Figure 4.. AL alters the landscape of histone modifications in CD4⁺ T-cells mainly via IL-6.

(A-C) Venn Diagram showing the numbers of overlapped gene-annotated peaks for the active histone mark H3K27ac in CD4⁺ T-cells treated with (A) medium compared to AL-conditioned macrophage supernatant or (B) medium compared to rIL-6 or (C) AL-conditioned macrophage supernatant pretreated with anti-IL-6 antibody compared to medium. (D) Venn Diagram showing the numbers of overlapped of the unique-gained gene-annotated peaks of the AL-conditioned macrophage supernatant and rIL-6. Peaks are associated with genes based on the AnnotatR database. (E) Representative images of the Integrative Genomics Viewer (IGV) of H3K27ac peaks in CD4⁺ T-cells incubated with AL-conditioned macrophage supernatant (top line), rIL-6 (middle line) and AL-conditioned macrophage supernatant pretreated with anti-IL-6 antibody (bottom line), after subtracting H3K27ac modification profile of the medium from all conditions. Images depict the histone modifications at the promoter regions of the Il10 pathway-related genes Mapk1, Mapk3, Stat3 and c-MAF and the Il10 gene. (F) Functional molecular pathway enrichment analysis of the histone mark H3K27ac in CD4⁺ T-cells using KEGG_2019 and WikiPathways_2019 databases for mice. Pathways depicted found to be enriched following incubation with AL-conditioned macrophage supernatant or rIL-6 each compared to medium. (G) Pathway network analysis was performed as described in the Methods section. The sample processing and numbers are as described in the Methods section.

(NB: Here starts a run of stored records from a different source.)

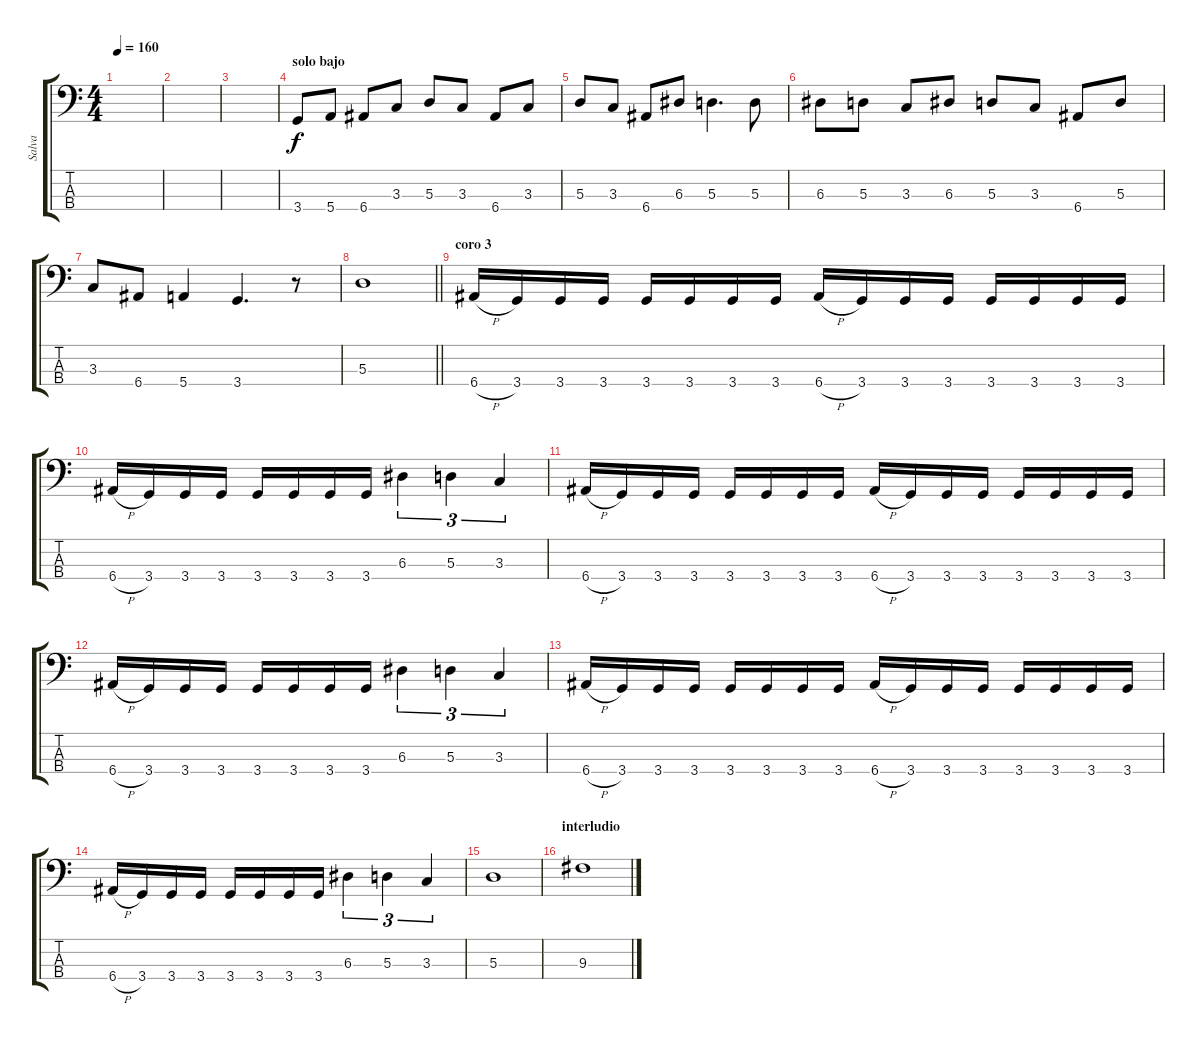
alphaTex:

\track ("Salva" "Salva") {instrument electricbassfinger}
\staff {score tabs}
\tuning (G2 D2 A1 E1) {hide}
\ts (4 4)
\tempo 160
\clef f4
\ks c
|
|
|
\section ("" "solo bajo")
3.4.8{balance 16} 5.4.8 6.4.8 3.3.8 5.3.8 3.3.8 6.4.8 3.3.8 |
5.3.8 3.3.8 6.4.8 6.3.8 5.3.4{d} 5.3.8 |
6.3.8 5.3.8 3.3.8 6.3.8 5.3.8 3.3.8 6.4.8 5.3.8 |
3.3.8 6.4.8 5.4.4 3.4.4{d} r.8 |
\barLineRight lightlight
5.3.1 |
\section ("" "coro 3")
6.4{h}.16{balance 12} 3.4.16 3.4.16 3.4.16 3.4.16 3.4.16 3.4.16 3.4.16 6.4{h}.16 3.4.16 3.4.16 3.4.16 3.4.16 3.4.16 3.4.16 3.4.16 |
6.4{h}.16 3.4.16 3.4.16 3.4.16 3.4.16 3.4.16 3.4.16 3.4.16 6.3.4{tu (3 2)} 5.3.4{tu (3 2)} 3.3.4{tu (3 2)} |
6.4{h}.16 3.4.16 3.4.16 3.4.16 3.4.16 3.4.16 3.4.16 3.4.16 6.4{h}.16 3.4.16 3.4.16 3.4.16 3.4.16 3.4.16 3.4.16 3.4.16 |
6.4{h}.16 3.4.16 3.4.16 3.4.16 3.4.16 3.4.16 3.4.16 3.4.16 6.3.4{tu (3 2)} 5.3.4{tu (3 2)} 3.3.4{tu (3 2)} |
6.4{h}.16 3.4.16 3.4.16 3.4.16 3.4.16 3.4.16 3.4.16 3.4.16 6.4{h}.16 3.4.16 3.4.16 3.4.16 3.4.16 3.4.16 3.4.16 3.4.16 |
6.4{h}.16 3.4.16 3.4.16 3.4.16 3.4.16 3.4.16 3.4.16 3.4.16 6.3.4{tu (3 2)} 5.3.4{tu (3 2)} 3.3.4{tu (3 2)} |
5.3.1 |
\section ("" "interludio")
9.3.1
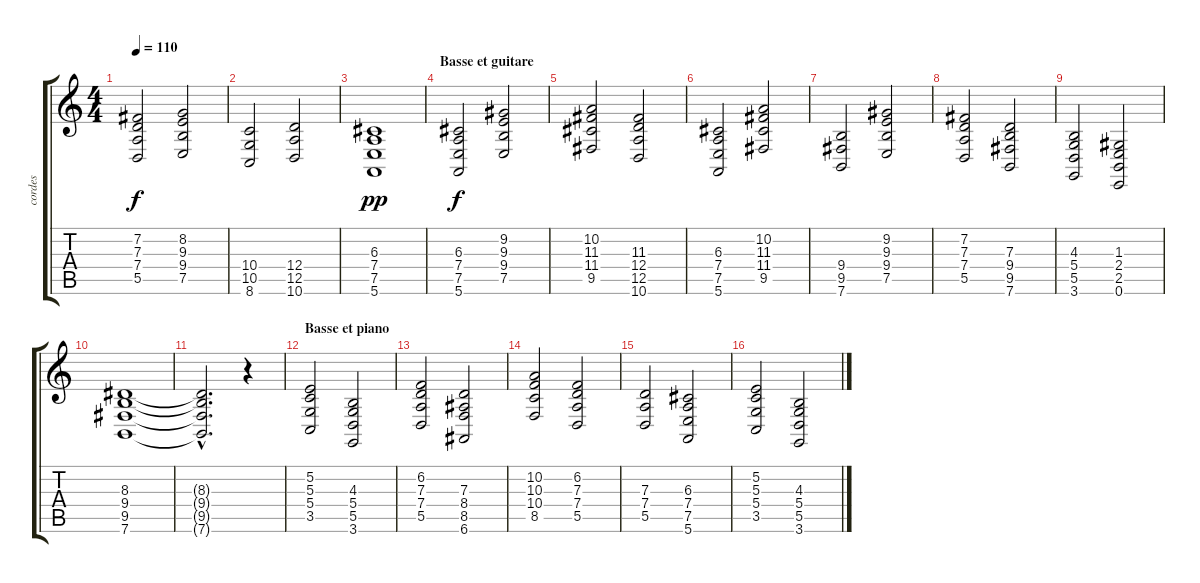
\track ("cordes" "cordes") {instrument stringensemble1}
\staff {score tabs}
\tuning (E4 B3 G3 D3 A2 E2) {hide}
\ts (4 4)
\tempo 110
\clef g2
\ks c
(7.2 7.3 7.4 5.5).2{dy f} (8.2 9.3 9.4 7.5).2 |
(10.4 10.5 8.6).2 (12.4 12.5 10.6).2 |
(6.3 7.4 7.5 5.6).1{dy pp} |
\section ("" "Basse et guitare")
(6.3 7.4 7.5 5.6).2{dy f} (9.2 9.3 9.4 7.5).2 |
(10.2 11.3 11.4 9.5).2 (11.3 12.4 12.5 10.6).2 |
(6.3 7.4 7.5 5.6).2 (10.2 11.3 11.4 9.5).2 |
(9.4 9.5 7.6).2 (9.2 9.3 9.4 7.5).2 |
(7.2 7.3 7.4 5.5).2 (7.3 9.4 9.5 7.6).2 |
(4.3 5.4 5.5 3.6).2 (1.3 2.4 2.5 0.6).2 |
(8.3 9.4 9.5 7.6).1 |
(8.3{hac t} 9.4{hac t} 9.5{hac t} 7.6{hac t}).2{d} r.4 |
\section ("" "Basse et piano")
(5.2 5.3 5.4 3.5).2 (4.3 5.4 5.5 3.6).2 |
(6.2 7.3 7.4 5.5).2 (7.3 8.4 8.5 6.6).2 |
(10.2 10.3 10.4 8.5).2 (6.2 7.3 7.4 5.5).2 |
(7.3 7.4 5.5).2 (6.3 7.4 7.5 5.6).2 |
(5.2 5.3 5.4 3.5).2 (4.3 5.4 5.5 3.6).2
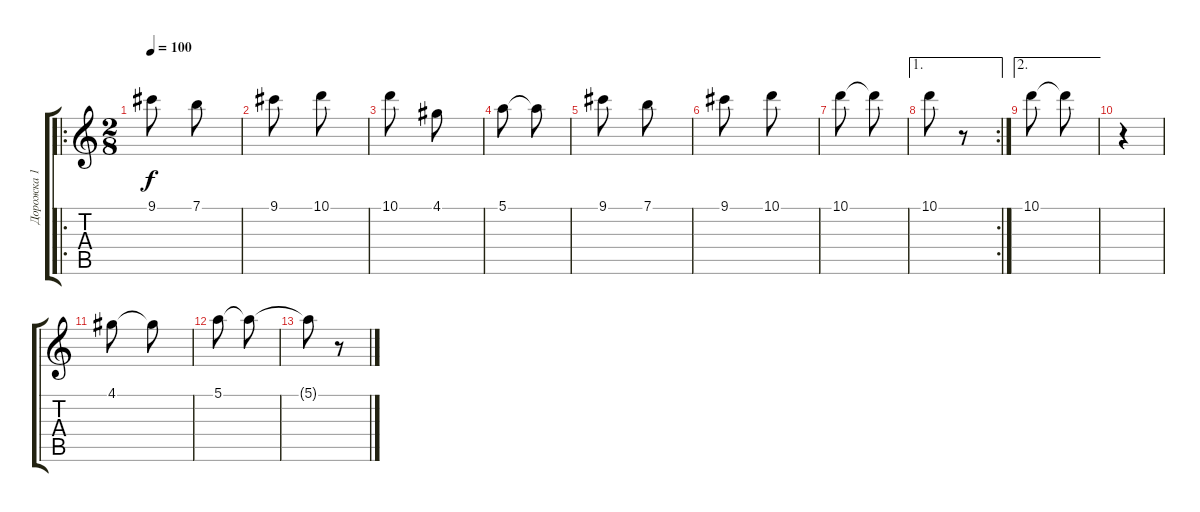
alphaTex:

\track ("Дорожка 1" "Дорожка 1") {instrument acousticguitarsteel}
\staff {score tabs}
\tuning (E4 B3 G3 D3 A2 E2) {hide}
\ro
\ts (2 8)
\tempo 100
\clef g2
\ks c
9.1.8{dy f} 7.1.8 |
9.1.8 10.1.8 |
10.1.8 4.1.8 |
5.1.8 5.1{t}.8 |
9.1.8 7.1.8 |
9.1.8 10.1.8 |
10.1.8 10.1{t}.8 |
\ae 1
\rc 2
10.1.8 r.8 |
\ae 2
10.1.8 10.1{t}.8 |
r.4 |
4.1.8 4.1{t}.8 |
5.1.8 5.1{t}.8 |
5.1{t}.8 r.8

Figure 5.. Heatmap representing genus level taxa in the KO mouse samples from the IL-6 and IL-10 experiments that are significantly different between treatment groups.

(A) Significant associations in the Il6^−/− mice. (B) Significant associations in the Il17^−/− mice. Each row represents a different taxon and each column a different treatment time point. Log₁₀ taxon relative abundance is shown using red-blue scales. Significantly different taxa were inferred by MaAsLin2 analysis. All comparisons shown are of animals not pretreated with Acinetobacter lwoffii (AL) and not subjected to ovalbumin (OVA)-model versus the specified treatment group. +AL: pretreated with AL; -AL: not pretreated with AL; +OVA: subjected to OVA-model; -OVA: not subjected to OVA-model.